Russia and China's attitudes towards Central Asia are often described as "soft competition." In other words, both sides know and understand their own and each others' interests in the region, but do not perceive them as a reason for an open conflict. China's policy towards the EEU is described by specialists as "adaptation to the changing environment." For example, recently China managed to sign an agreement on the establishment of a free trade zone with the Eurasian Economic Union and thereby derived maximum possible benefits from the current situation.
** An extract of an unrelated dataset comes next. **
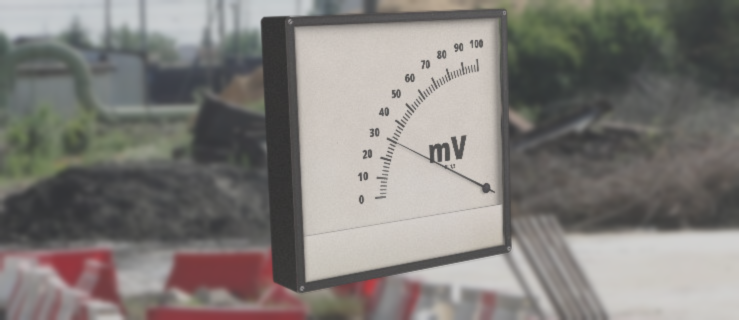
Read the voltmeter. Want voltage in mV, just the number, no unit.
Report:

In addition, China managed to reap all benefits from the worsening of Russia's relationships with Western countries, which made Russia more attentive to Chinese initiatives.
According to political scientist Kairat Bekov, the most remarkable case here is the agreement with Russia on the coordination of the development of the Eurasian Economic Union and the Silk Road Economic Belt. These are the reasons for China's engaging in joint policy with Russia to coordinate efforts in Central Asia. China tries by all means to emphasise that it always takes into account the Russian side's opinion with respect to Central Asian countries. The situation in the Chinese economy is not as good as many believe. The notorious market failures such as "middle income traps" come to the forefront.
"Some imperial (in the good, dimensional sense of the word) investment in all more or less liquid projects abroad makes many economists and political scientists speak of somewhat of a "Chinese world" phenomenon. The behaviour of Kazakhstan's monetary authorities, which after discontinuing Kazakh tenge's pegging to the dollar promised China in the first place that all investment contracts would remain effective, can evoke a negative reaction. Here, we shouldn't be tied to the chariot of, albeit strategic but, nevertheless, an investor, which pursues primarily their own profit and return on investment," Evgeny Tischenko, an expert, says.
The speaker states that Kazakhstan trusts fully the Chinese model of behaviour with dominating state regulation, which may also have its effects. Russia, obviously, insists on parity contacts in the Central Asian space and on some kind of labour distribution. Special investment conditions for enterprises in the areas of Russia and China's joint transborder efforts will be helpful in this case.
Therefore, it would be wrongful to see China's increased activity in Central Asia as an automatic reduction in Russia's influence. Here we observe a division of efforts where China occupies the niches in Central Asia, which Russia cannot fill because of limited economic opportunities.
"We should keep in mind that the Central Asian countries themselves, instead of choosing one country as a priority, will rather aim at balancing several centres of power," Kairat Bekov concludes.